Reproduce the lines below, putting "vernacular name" in place of every occurrence of "common name" and leaving everything else unchanged.
--------
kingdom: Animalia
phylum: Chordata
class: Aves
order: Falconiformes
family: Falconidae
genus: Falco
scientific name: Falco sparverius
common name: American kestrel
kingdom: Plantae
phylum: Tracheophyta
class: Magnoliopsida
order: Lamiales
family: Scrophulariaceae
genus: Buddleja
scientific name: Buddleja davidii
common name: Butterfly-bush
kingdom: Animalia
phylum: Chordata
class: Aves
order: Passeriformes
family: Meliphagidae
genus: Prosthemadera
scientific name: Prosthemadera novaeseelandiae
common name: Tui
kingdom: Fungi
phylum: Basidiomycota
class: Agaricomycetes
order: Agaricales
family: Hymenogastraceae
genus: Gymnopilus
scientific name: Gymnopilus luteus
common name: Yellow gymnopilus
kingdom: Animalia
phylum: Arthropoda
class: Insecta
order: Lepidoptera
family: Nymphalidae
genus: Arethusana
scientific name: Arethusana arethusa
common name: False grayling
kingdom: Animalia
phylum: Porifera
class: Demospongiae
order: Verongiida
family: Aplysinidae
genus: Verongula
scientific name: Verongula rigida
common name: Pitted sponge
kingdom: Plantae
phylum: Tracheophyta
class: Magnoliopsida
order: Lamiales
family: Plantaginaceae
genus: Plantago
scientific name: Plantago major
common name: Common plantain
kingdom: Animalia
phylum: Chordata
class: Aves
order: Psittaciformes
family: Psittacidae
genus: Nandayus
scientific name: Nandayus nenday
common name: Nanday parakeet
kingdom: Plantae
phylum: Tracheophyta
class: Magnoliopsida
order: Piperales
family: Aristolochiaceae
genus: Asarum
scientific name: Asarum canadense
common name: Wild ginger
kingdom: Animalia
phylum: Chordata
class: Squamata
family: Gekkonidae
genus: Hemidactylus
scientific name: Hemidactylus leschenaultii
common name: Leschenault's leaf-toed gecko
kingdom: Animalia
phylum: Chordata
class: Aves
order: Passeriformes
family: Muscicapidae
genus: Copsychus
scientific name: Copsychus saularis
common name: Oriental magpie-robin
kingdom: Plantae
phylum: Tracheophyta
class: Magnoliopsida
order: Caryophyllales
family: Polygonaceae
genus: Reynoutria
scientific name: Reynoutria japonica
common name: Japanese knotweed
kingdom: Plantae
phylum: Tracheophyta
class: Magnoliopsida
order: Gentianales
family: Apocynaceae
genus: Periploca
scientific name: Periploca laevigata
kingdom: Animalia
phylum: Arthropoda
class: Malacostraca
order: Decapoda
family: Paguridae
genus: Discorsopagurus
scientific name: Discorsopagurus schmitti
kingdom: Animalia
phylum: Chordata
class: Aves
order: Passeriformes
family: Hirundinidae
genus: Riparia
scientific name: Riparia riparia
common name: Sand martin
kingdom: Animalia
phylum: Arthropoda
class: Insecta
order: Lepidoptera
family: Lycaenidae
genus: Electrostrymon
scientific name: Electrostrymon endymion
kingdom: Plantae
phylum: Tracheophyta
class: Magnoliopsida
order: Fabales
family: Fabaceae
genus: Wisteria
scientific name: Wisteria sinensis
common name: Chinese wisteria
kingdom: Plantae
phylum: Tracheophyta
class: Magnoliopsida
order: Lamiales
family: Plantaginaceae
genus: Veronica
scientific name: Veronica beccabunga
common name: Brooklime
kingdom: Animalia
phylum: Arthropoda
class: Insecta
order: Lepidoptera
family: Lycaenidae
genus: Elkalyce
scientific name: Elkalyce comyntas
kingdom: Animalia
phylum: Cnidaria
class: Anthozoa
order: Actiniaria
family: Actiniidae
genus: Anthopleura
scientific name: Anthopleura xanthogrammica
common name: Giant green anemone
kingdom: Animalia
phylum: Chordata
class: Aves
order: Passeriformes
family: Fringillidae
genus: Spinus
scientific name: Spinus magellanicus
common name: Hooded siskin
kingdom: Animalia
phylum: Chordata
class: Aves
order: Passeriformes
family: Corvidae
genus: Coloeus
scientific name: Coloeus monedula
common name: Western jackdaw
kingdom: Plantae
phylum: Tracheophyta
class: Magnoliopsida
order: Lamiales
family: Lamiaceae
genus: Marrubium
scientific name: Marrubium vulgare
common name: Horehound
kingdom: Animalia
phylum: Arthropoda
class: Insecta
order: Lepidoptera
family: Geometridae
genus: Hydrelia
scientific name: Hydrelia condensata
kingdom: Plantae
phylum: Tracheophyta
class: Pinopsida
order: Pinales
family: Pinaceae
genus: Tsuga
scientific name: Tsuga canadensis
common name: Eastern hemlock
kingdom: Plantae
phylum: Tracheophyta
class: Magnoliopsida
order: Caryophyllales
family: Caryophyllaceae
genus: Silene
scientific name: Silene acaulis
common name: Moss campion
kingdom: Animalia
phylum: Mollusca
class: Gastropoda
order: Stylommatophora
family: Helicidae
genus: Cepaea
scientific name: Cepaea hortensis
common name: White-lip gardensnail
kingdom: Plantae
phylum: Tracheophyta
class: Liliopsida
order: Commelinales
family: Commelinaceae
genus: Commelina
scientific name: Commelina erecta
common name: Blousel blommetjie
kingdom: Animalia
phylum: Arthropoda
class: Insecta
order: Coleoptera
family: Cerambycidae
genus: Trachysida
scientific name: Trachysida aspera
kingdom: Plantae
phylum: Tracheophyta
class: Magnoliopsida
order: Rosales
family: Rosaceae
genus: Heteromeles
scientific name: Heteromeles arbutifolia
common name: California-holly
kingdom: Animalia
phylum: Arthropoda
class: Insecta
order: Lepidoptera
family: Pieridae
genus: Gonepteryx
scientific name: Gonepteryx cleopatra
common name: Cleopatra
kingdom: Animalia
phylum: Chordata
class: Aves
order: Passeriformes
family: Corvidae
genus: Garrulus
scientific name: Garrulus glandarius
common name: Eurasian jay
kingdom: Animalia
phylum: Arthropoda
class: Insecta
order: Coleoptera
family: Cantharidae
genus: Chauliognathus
--------
▶ The response
kingdom: Animalia
phylum: Chordata
class: Aves
order: Falconiformes
family: Falconidae
genus: Falco
scientific name: Falco sparverius
vernacular name: American kestrel
kingdom: Plantae
phylum: Tracheophyta
class: Magnoliopsida
order: Lamiales
family: Scrophulariaceae
genus: Buddleja
scientific name: Buddleja davidii
vernacular name: Butterfly-bush
kingdom: Animalia
phylum: Chordata
class: Aves
order: Passeriformes
family: Meliphagidae
genus: Prosthemadera
scientific name: Prosthemadera novaeseelandiae
vernacular name: Tui
kingdom: Fungi
phylum: Basidiomycota
class: Agaricomycetes
order: Agaricales
family: Hymenogastraceae
genus: Gymnopilus
scientific name: Gymnopilus luteus
vernacular name: Yellow gymnopilus
kingdom: Animalia
phylum: Arthropoda
class: Insecta
order: Lepidoptera
family: Nymphalidae
genus: Arethusana
scientific name: Arethusana arethusa
vernacular name: False grayling
kingdom: Animalia
phylum: Porifera
class: Demospongiae
order: Verongiida
family: Aplysinidae
genus: Verongula
scientific name: Verongula rigida
vernacular name: Pitted sponge
kingdom: Plantae
phylum: Tracheophyta
class: Magnoliopsida
order: Lamiales
family: Plantaginaceae
genus: Plantago
scientific name: Plantago major
vernacular name: Common plantain
kingdom: Animalia
phylum: Chordata
class: Aves
order: Psittaciformes
family: Psittacidae
genus: Nandayus
scientific name: Nandayus nenday
vernacular name: Nanday parakeet
kingdom: Plantae
phylum: Tracheophyta
class: Magnoliopsida
order: Piperales
family: Aristolochiaceae
genus: Asarum
scientific name: Asarum canadense
vernacular name: Wild ginger
kingdom: Animalia
phylum: Chordata
class: Squamata
family: Gekkonidae
genus: Hemidactylus
scientific name: Hemidactylus leschenaultii
vernacular name: Leschenault's leaf-toed gecko
kingdom: Animalia
phylum: Chordata
class: Aves
order: Passeriformes
family: Muscicapidae
genus: Copsychus
scientific name: Copsychus saularis
vernacular name: Oriental magpie-robin
kingdom: Plantae
phylum: Tracheophyta
class: Magnoliopsida
order: Caryophyllales
family: Polygonaceae
genus: Reynoutria
scientific name: Reynoutria japonica
vernacular name: Japanese knotweed
kingdom: Plantae
phylum: Tracheophyta
class: Magnoliopsida
order: Gentianales
family: Apocynaceae
genus: Periploca
scientific name: Periploca laevigata
kingdom: Animalia
phylum: Arthropoda
class: Malacostraca
order: Decapoda
family: Paguridae
genus: Discorsopagurus
scientific name: Discorsopagurus schmitti
kingdom: Animalia
phylum: Chordata
class: Aves
order: Passeriformes
family: Hirundinidae
genus: Riparia
scientific name: Riparia riparia
vernacular name: Sand martin
kingdom: Animalia
phylum: Arthropoda
class: Insecta
order: Lepidoptera
family: Lycaenidae
genus: Electrostrymon
scientific name: Electrostrymon endymion
kingdom: Plantae
phylum: Tracheophyta
class: Magnoliopsida
order: Fabales
family: Fabaceae
genus: Wisteria
scientific name: Wisteria sinensis
vernacular name: Chinese wisteria
kingdom: Plantae
phylum: Tracheophyta
class: Magnoliopsida
order: Lamiales
family: Plantaginaceae
genus: Veronica
scientific name: Veronica beccabunga
vernacular name: Brooklime
kingdom: Animalia
phylum: Arthropoda
class: Insecta
order: Lepidoptera
family: Lycaenidae
genus: Elkalyce
scientific name: Elkalyce comyntas
kingdom: Animalia
phylum: Cnidaria
class: Anthozoa
order: Actiniaria
family: Actiniidae
genus: Anthopleura
scientific name: Anthopleura xanthogrammica
vernacular name: Giant green anemone
kingdom: Animalia
phylum: Chordata
class: Aves
order: Passeriformes
family: Fringillidae
genus: Spinus
scientific name: Spinus magellanicus
vernacular name: Hooded siskin
kingdom: Animalia
phylum: Chordata
class: Aves
order: Passeriformes
family: Corvidae
genus: Coloeus
scientific name: Coloeus monedula
vernacular name: Western jackdaw
kingdom: Plantae
phylum: Tracheophyta
class: Magnoliopsida
order: Lamiales
family: Lamiaceae
genus: Marrubium
scientific name: Marrubium vulgare
vernacular name: Horehound
kingdom: Animalia
phylum: Arthropoda
class: Insecta
order: Lepidoptera
family: Geometridae
genus: Hydrelia
scientific name: Hydrelia condensata
kingdom: Plantae
phylum: Tracheophyta
class: Pinopsida
order: Pinales
family: Pinaceae
genus: Tsuga
scientific name: Tsuga canadensis
vernacular name: Eastern hemlock
kingdom: Plantae
phylum: Tracheophyta
class: Magnoliopsida
order: Caryophyllales
family: Caryophyllaceae
genus: Silene
scientific name: Silene acaulis
vernacular name: Moss campion
kingdom: Animalia
phylum: Mollusca
class: Gastropoda
order: Stylommatophora
family: Helicidae
genus: Cepaea
scientific name: Cepaea hortensis
vernacular name: White-lip gardensnail
kingdom: Plantae
phylum: Tracheophyta
class: Liliopsida
order: Commelinales
family: Commelinaceae
genus: Commelina
scientific name: Commelina erecta
vernacular name: Blousel blommetjie
kingdom: Animalia
phylum: Arthropoda
class: Insecta
order: Coleoptera
family: Cerambycidae
genus: Trachysida
scientific name: Trachysida aspera
kingdom: Plantae
phylum: Tracheophyta
class: Magnoliopsida
order: Rosales
family: Rosaceae
genus: Heteromeles
scientific name: Heteromeles arbutifolia
vernacular name: California-holly
kingdom: Animalia
phylum: Arthropoda
class: Insecta
order: Lepidoptera
family: Pieridae
genus: Gonepteryx
scientific name: Gonepteryx cleopatra
vernacular name: Cleopatra
kingdom: Animalia
phylum: Chordata
class: Aves
order: Passeriformes
family: Corvidae
genus: Garrulus
scientific name: Garrulus glandarius
vernacular name: Eurasian jay
kingdom: Animalia
phylum: Arthropoda
class: Insecta
order: Coleoptera
family: Cantharidae
genus: Chauliognathus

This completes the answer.